We seem to agree on the thesis, but we haven't yet agreed on the level of berserkosity necessary. :)
Had it been a hoax produced for the Cabinet of Curiosities market it would surely have been referenced earlier. The point of owning such things is to show them off, after all.
That doesn't sound like a sound argument. I know people who scribble and doodle in their diaries, and they would be appalled if the world saw what they did.

What if the writer met with an untimely end before the project was finished? That would explain both the extreme effort and the lack of publicity.

It's interesting to speculate.
 
I have a couple of questions I'm too lazy to research:

-Has the manuscript been fully decoded?

-If so, is it what it looks to be, a biology book of some sort?

-Has anyone 'proven' when it was created?
 
I have a couple of questions I'm too lazy to research:

-Has the manuscript been fully decoded?
No. Not at all.

-If so, is it what it looks to be, a biology book of some sort?
It appears to be a book on plants, astronomy, astrology, medicine, potions, and alchemy.

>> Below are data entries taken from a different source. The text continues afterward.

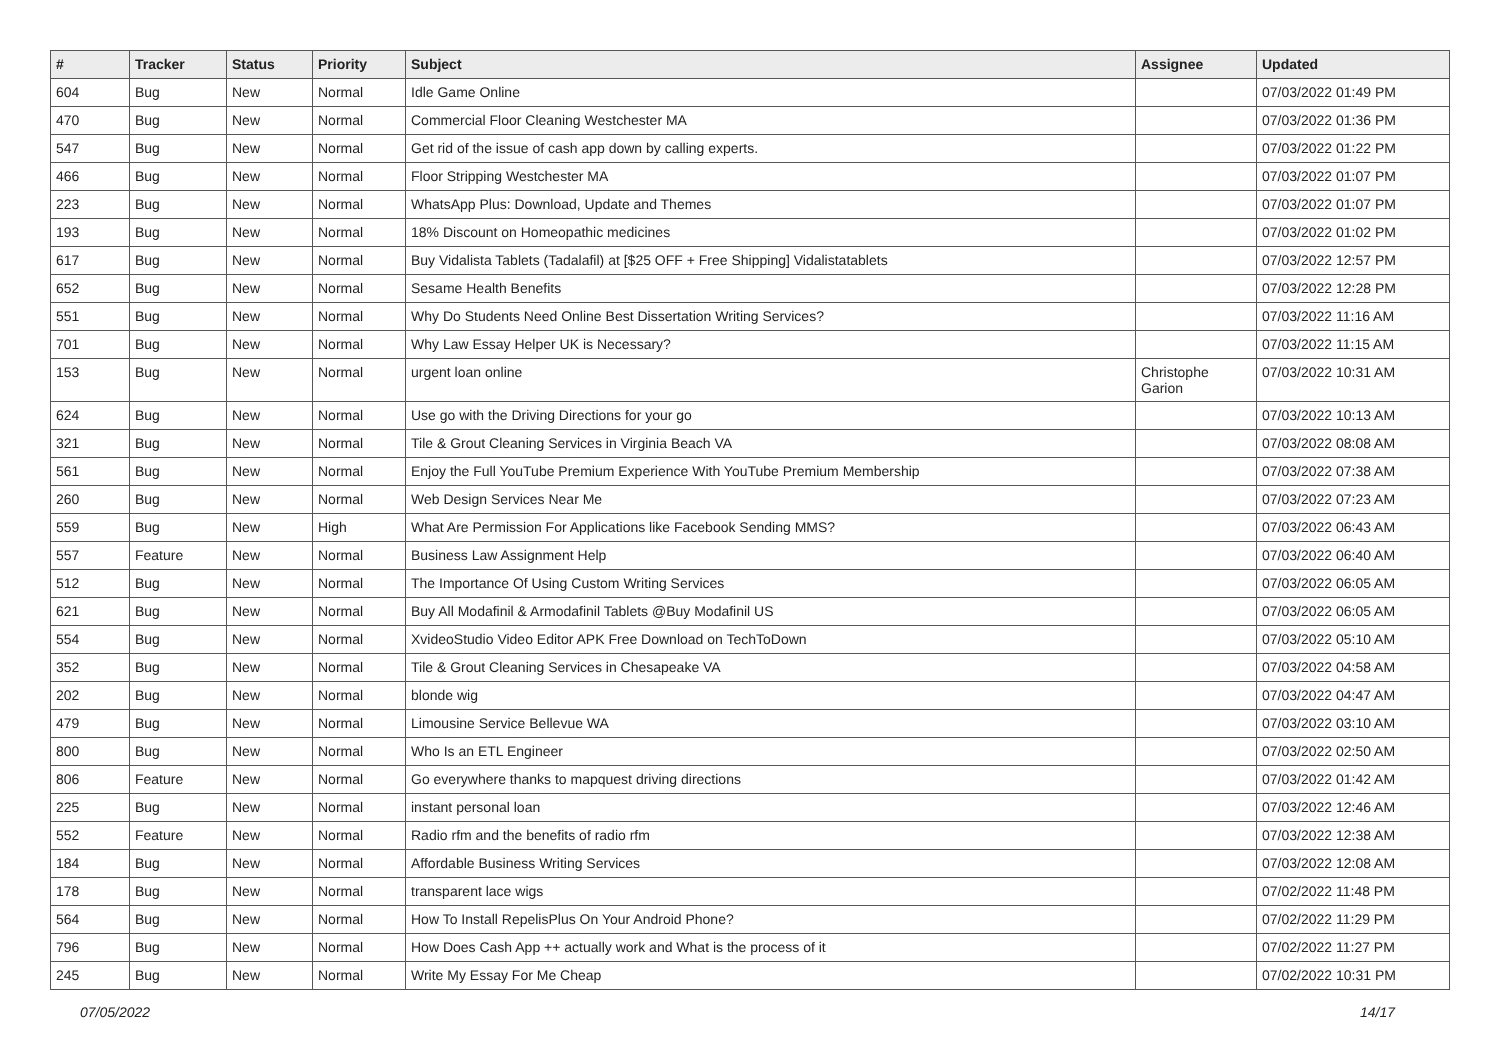| # | Tracker | Status | Priority | Subject | Assignee | Updated |
| --- | --- | --- | --- | --- | --- | --- |
| 604 | Bug | New | Normal | Idle Game Online | | 07/03/2022 01:49 PM |
| 470 | Bug | New | Normal | Commercial Floor Cleaning Westchester MA | | 07/03/2022 01:36 PM |
| 547 | Bug | New | Normal | Get rid of the issue of cash app down by calling experts. | | 07/03/2022 01:22 PM |
| 466 | Bug | New | Normal | Floor Stripping Westchester MA | | 07/03/2022 01:07 PM |
| 223 | Bug | New | Normal | WhatsApp Plus: Download, Update and Themes | | 07/03/2022 01:07 PM |
| 193 | Bug | New | Normal | 18% Discount on Homeopathic medicines | | 07/03/2022 01:02 PM |
| 617 | Bug | New | Normal | Buy Vidalista Tablets (Tadalafil) at [$25 OFF + Free Shipping] Vidalistatablets | | 07/03/2022 12:57 PM |
| 652 | Bug | New | Normal | Sesame Health Benefits | | 07/03/2022 12:28 PM |
| 551 | Bug | New | Normal | Why Do Students Need Online Best Dissertation Writing Services? | | 07/03/2022 11:16 AM |
| 701 | Bug | New | Normal | Why Law Essay Helper UK is Necessary? | | 07/03/2022 11:15 AM |
| 153 | Bug | New | Normal | urgent loan online | Christophe Garion | 07/03/2022 10:31 AM |
| 624 | Bug | New | Normal | Use go with the Driving Directions for your go | | 07/03/2022 10:13 AM |
| 321 | Bug | New | Normal | Tile & Grout Cleaning Services in Virginia Beach VA | | 07/03/2022 08:08 AM |
| 561 | Bug | New | Normal | Enjoy the Full YouTube Premium Experience With YouTube Premium Membership | | 07/03/2022 07:38 AM |
| 260 | Bug | New | Normal | Web Design Services Near Me | | 07/03/2022 07:23 AM |
| 559 | Bug | New | High | What Are Permission For Applications like Facebook Sending MMS? | | 07/03/2022 06:43 AM |
| 557 | Feature | New | Normal | Business Law Assignment Help | | 07/03/2022 06:40 AM |
| 512 | Bug | New | Normal | The Importance Of Using Custom Writing Services | | 07/03/2022 06:05 AM |
| 621 | Bug | New | Normal | Buy All Modafinil & Armodafinil Tablets @Buy Modafinil US | | 07/03/2022 06:05 AM |
| 554 | Bug | New | Normal | XvideoStudio Video Editor APK Free Download on TechToDown | | 07/03/2022 05:10 AM |
| 352 | Bug | New | Normal | Tile & Grout Cleaning Services in Chesapeake VA | | 07/03/2022 04:58 AM |
| 202 | Bug | New | Normal | blonde wig | | 07/03/2022 04:47 AM |
| 479 | Bug | New | Normal | Limousine Service Bellevue WA | | 07/03/2022 03:10 AM |
| 800 | Bug | New | Normal | Who Is an ETL Engineer | | 07/03/2022 02:50 AM |
| 806 | Feature | New | Normal | Go everywhere thanks to mapquest driving directions | | 07/03/2022 01:42 AM |
| 225 | Bug | New | Normal | instant personal loan | | 07/03/2022 12:46 AM |
| 552 | Feature | New | Normal | Radio rfm and the benefits of radio rfm | | 07/03/2022 12:38 AM |
| 184 | Bug | New | Normal | Affordable Business Writing Services | | 07/03/2022 12:08 AM |
| 178 | Bug | New | Normal | transparent lace wigs | | 07/02/2022 11:48 PM |
| 564 | Bug | New | Normal | How To Install RepelisPlus On Your Android Phone? | | 07/02/2022 11:29 PM |
| 796 | Bug | New | Normal | How Does Cash App ++ actually work and What is the process of it | | 07/02/2022 11:27 PM |
| 245 | Bug | New | Normal | Write My Essay For Me Cheap | | 07/02/2022 10:31 PM |
07/05/2022 14/17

-Has anyone 'proven' when it was created?
The topic of the thread is the dating of the manuscript. The University of Arizona radiocarbon dating puts it at 1404 to 1438 with 95% confidence. This is consistent with other dating anayisys including analysis of the drwaings, although most other datings have suggested it could be as late as 1550 (or possibly even later 1500s).
 
No. Not at all.

It appears to be a book on plants, astronomy, astrology, medicine, potions, and alchemy.

The topic of the thread is the dating of the manuscript. The University of Arizona radiocarbon dating puts it at 1404 to 1438 with 95% confidence. This is consistent with other dating anayisys including analysis of the drwaings, although most other datings have suggested it could be as late as 1550 (or possibly even later 1500s).

Thank you for the information.

Is has NOT been decoded...? Not at all...?

Do you know if it CAN be decoded? I mean, are the decoders saying they're on it, with potential leads or is everyone completely stumped indicating it is all just made up gibberish?

Several of the pictures I've seen look like ripe opium pods. Are the plants known, or are they just made-up images intended to go hand in hand with the made up gibberish?